Theory: Death as Past and Future

There has been some significant occurrences since last I wrote here. Much on the contemplation plate. Luckily I am back to full-time self-employment, and thus back to being able to enjoy several spontaneous couch-ceiling sessions. In January I mentioned my new year resolution is to learn to love God. It seems to achieve this goal one must practice living truthfully. Having spent sometime analyzing what it means to live truthfully, I have reached an understanding which might be of some use to efforts to live in the present. Before I get to it, I must pass on something I learned this year: theory is much much simpler and easier than practice. Knowing something is not equal to experiencing it: Theory equals not practice. So one may know the theory of running but the experience of running is a different matter. This is probably obvious to you, and I thought it was obvious to me, too, but I was mistaken. I learned that I secretly believed that because I knew a theory of running, the experience of running is somewhat attained.
To be immersed in the now is to live truthfully, to live truthfully is to be free of past and future; that is to owe nothing to past or future; i.e. to feel no anxiety about what’s gone and what is to come. And this is the branch I am currently swinging on. Of course, being immersed in the now is living conscientiously and being present is a constant state of awe and gratitude for love which is life. And life is the now which is reality. The concept of past and future are two kinds of memories––imaginings. The past is a memory one clings onto and the future that which one hopes for. When one does not struggle to hold onto anything nor hopes for anything, the now is all that interests one, that is, the actual act of living becomes fuller, limitless and interstingly sufficient. 

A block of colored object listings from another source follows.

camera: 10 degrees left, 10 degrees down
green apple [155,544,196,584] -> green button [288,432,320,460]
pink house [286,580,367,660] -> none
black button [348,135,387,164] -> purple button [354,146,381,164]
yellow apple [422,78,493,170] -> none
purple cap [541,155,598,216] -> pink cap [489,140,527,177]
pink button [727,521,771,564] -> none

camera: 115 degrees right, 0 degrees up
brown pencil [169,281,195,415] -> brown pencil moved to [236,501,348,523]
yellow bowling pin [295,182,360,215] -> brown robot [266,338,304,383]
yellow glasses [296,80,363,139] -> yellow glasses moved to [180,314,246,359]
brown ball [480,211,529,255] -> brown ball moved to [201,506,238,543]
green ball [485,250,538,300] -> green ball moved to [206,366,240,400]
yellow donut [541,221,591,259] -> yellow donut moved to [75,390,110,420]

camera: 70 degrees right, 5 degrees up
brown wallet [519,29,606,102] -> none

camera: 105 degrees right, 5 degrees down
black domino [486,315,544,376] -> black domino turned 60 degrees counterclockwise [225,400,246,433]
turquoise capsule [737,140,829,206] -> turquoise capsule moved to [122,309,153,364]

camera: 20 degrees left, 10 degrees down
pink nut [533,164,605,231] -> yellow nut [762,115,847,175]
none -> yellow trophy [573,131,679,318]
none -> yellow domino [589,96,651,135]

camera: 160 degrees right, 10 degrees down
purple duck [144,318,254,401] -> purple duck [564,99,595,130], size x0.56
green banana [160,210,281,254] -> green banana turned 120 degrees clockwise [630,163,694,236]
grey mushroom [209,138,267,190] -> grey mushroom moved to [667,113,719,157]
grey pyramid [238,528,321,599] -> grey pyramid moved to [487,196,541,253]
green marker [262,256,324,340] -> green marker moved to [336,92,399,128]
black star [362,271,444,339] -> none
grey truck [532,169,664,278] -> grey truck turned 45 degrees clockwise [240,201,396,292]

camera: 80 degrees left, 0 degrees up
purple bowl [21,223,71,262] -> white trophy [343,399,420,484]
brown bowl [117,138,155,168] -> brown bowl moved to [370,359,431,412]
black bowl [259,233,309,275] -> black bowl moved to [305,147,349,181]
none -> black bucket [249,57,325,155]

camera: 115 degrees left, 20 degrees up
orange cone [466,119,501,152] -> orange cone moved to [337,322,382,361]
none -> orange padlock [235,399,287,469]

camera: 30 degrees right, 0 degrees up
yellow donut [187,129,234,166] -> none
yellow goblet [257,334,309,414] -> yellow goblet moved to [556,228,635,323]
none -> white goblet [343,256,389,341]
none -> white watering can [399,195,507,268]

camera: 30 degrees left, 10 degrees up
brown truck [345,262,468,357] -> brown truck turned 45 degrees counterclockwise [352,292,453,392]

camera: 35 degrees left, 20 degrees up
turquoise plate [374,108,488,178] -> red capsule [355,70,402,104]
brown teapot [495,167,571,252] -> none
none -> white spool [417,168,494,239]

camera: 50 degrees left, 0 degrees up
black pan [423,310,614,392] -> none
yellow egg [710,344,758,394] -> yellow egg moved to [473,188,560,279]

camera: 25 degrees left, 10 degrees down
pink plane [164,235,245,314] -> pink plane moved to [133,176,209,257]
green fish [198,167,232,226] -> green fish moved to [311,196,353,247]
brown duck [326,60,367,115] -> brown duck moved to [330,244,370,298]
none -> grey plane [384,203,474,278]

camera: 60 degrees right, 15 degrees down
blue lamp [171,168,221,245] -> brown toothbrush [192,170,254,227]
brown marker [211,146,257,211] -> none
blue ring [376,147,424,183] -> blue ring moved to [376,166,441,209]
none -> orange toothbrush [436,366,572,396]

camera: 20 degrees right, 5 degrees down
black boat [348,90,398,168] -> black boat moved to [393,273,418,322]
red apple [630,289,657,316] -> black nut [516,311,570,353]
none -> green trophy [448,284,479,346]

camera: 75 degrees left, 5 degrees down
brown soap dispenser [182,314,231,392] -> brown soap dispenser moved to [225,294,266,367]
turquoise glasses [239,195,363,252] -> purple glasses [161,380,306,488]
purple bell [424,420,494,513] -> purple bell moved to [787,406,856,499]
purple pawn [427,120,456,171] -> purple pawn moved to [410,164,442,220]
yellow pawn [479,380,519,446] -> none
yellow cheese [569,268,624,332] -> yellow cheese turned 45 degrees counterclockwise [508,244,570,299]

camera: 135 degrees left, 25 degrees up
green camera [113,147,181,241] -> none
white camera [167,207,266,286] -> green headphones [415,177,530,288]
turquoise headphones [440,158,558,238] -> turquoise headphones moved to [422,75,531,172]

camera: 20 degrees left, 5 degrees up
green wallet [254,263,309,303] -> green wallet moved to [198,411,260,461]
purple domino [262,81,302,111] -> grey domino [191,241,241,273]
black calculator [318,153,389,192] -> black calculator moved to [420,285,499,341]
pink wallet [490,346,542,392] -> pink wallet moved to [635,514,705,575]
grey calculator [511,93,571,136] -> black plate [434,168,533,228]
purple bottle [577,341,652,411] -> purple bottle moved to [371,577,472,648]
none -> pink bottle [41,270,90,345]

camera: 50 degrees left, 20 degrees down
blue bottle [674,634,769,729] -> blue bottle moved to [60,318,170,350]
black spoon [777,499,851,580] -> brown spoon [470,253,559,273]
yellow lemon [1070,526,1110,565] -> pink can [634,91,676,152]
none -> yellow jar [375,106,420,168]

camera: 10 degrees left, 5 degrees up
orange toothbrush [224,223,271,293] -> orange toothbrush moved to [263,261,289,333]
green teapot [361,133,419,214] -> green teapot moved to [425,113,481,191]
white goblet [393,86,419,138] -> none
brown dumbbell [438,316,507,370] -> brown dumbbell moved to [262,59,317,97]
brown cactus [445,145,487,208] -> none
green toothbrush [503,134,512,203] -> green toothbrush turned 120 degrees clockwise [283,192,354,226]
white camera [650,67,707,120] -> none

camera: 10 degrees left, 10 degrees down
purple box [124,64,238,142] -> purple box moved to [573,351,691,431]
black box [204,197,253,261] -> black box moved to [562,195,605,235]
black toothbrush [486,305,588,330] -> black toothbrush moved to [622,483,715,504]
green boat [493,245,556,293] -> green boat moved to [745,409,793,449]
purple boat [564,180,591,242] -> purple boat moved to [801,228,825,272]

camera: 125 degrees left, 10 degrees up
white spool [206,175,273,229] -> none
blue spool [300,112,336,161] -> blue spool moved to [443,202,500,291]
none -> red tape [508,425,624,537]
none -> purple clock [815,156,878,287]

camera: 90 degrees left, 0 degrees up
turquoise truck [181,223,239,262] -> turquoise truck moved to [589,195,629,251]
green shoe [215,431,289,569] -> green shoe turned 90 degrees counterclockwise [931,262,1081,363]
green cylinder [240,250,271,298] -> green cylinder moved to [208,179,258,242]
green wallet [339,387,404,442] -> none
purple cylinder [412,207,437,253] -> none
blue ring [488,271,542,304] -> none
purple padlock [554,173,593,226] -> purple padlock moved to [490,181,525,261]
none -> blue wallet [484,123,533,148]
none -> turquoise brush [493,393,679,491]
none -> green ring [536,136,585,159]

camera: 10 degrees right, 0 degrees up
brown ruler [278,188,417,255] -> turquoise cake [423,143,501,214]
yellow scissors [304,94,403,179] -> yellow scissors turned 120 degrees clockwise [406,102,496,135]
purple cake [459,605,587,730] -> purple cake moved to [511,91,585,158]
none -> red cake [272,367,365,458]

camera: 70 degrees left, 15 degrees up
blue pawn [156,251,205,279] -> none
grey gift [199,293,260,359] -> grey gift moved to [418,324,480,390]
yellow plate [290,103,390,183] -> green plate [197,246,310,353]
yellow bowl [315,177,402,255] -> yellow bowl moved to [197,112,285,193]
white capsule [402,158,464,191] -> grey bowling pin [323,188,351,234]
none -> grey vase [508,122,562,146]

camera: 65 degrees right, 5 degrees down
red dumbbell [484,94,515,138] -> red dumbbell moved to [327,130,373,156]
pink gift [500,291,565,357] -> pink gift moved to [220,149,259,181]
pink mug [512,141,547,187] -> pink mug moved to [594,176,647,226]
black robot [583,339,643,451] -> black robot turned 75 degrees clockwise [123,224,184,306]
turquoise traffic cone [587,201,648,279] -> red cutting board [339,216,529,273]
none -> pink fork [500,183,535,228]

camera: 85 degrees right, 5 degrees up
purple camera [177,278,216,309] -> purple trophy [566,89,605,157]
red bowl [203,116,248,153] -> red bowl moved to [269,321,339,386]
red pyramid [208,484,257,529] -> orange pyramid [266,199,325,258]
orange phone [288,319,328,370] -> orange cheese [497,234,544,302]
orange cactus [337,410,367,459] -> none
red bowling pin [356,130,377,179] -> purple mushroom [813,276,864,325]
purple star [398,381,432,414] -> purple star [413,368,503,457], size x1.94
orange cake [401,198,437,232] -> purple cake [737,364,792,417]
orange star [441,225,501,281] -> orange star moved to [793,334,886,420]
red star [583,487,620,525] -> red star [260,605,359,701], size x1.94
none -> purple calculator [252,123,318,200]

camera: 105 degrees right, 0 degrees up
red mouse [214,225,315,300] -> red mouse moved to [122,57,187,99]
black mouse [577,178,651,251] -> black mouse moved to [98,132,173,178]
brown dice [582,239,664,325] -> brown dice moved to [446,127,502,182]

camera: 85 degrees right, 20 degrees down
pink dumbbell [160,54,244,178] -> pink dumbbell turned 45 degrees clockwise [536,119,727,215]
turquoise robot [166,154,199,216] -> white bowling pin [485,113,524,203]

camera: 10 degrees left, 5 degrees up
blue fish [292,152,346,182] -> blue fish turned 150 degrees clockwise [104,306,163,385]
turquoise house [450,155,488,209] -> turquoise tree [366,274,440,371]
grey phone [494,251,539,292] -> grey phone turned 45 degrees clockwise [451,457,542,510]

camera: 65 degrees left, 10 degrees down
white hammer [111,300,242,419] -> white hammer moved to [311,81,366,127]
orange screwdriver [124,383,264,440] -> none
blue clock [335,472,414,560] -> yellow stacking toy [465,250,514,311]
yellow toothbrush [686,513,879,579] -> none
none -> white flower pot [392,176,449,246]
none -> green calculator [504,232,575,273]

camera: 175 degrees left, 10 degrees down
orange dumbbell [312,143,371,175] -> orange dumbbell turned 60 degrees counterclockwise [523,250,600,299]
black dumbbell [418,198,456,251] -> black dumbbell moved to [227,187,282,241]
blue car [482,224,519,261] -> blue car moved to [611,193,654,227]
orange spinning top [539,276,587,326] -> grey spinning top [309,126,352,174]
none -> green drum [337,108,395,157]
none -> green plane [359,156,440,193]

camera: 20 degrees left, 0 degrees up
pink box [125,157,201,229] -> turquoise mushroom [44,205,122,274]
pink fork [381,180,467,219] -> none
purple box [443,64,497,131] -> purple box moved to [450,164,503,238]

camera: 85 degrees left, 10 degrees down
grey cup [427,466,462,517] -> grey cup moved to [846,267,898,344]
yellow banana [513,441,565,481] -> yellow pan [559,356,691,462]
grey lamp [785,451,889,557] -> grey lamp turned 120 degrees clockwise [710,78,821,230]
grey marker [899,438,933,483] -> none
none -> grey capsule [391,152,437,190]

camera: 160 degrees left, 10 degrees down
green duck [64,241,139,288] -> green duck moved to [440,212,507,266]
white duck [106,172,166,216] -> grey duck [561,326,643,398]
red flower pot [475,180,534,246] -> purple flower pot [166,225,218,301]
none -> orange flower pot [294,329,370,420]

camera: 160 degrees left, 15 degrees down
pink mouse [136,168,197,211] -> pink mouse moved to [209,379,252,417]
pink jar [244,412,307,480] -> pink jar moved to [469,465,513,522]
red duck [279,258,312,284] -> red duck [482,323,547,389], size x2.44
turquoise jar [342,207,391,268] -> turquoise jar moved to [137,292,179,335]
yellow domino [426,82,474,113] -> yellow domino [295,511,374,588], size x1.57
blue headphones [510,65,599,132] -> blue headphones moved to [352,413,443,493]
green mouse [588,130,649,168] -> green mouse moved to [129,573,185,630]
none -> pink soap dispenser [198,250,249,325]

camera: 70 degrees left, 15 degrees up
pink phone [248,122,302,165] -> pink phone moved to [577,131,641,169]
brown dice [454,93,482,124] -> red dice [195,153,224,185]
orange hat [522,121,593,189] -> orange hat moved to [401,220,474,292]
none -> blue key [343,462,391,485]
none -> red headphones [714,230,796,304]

Yet when life crosses thought, death’s shadow is close cast. Thus one wonders what death has to do with life. If life is the real now, what space is occupied by the seemingly opposite of being? Here is the thing, one may argue that death is not life’s opposite, rather, its negative, thus death is a possibility made by life. Death is like the negative one develops in a darkroom. The actual must take place for the negative to be produced. And the negative is extracted through care and process for it is a depiction rather than an actuality. Thus one can say death is that which is past and future. In which case death is memory and memory is death––that which haunts as an illusion of life. Death as that which is past is the notion that there is a past to go to, and death as future is ignoring the now with the assumption that another now is to come. Death then is the loosing battle of control––that is to choose death as life  and live as dead while imagining to be living. Thus death is a framing of life outside life. In which case one can argue that death is stagnant life; i.e. the life of regret, or the life desired, or the life feared. 

Let’s be realistic, reality is the now and the now is the point. The current definition of “let’s be realistic” is, of course, unrealistic for it caters solely to the notions of pasts and futures; i. e. illusions. It tries to feed that which cannot be fed; to hold onto that which cannot be held onto, i. e. death as past, and manipulate that which cannot be manipulated, i. e. death as future. As an example, consider our relationships with our bodies: the needs of the body are quite simple, and can be reduced to food, shelter (clothing included), and exercise. Yet we make it all very complicated. We hold on quite forcefully to our bodies pasts and futures. Thus letting our real self sink in death when it ought to live. We beat the present self for the image we hold of our bodies past, and die in the present to secure our bodies’ future. Then one day we watch flower into maggots, the body we have unconsciously died for over and over again. But even the body does its best to keep us present, for instance when it asks for food it is asking for approximately a fist-sized quantity! Instead we not only give it six times the amount it needs but while we eat more than we ought to, we sink in worries of what to eat when next we should be hungry, and are not, therefore, present to note even our over eating, nor conscious of the taste of what we have made for our nourishment. Thus life, which is the now, our reality, is sacrificed for the unrealistic. Hence life is killed at choice by ignorance, distrust of faith, and illusions of control.

Personally I am a fan of death and I have come to learn some interesting perspectives on it. However, the goal of this current theory is to portray death as that which many of us, though, unwilling to become familiar with, choose continuously throughout life. Several who fear dying manage to kill themselves daily with pleasure––having made as source of pleasure the unnecessary suffering to protect the illusion that one maintains control when one does not––when to reach the understanding and practice of surrendering gratefully and gracefully is to live. To live truthfully then would be the practice of experiencing and surrendering to the all significant and beautiful happenings in the now and embracing life by not sacrificing reality, and not making one’s abode the illusions outside the currents of the now.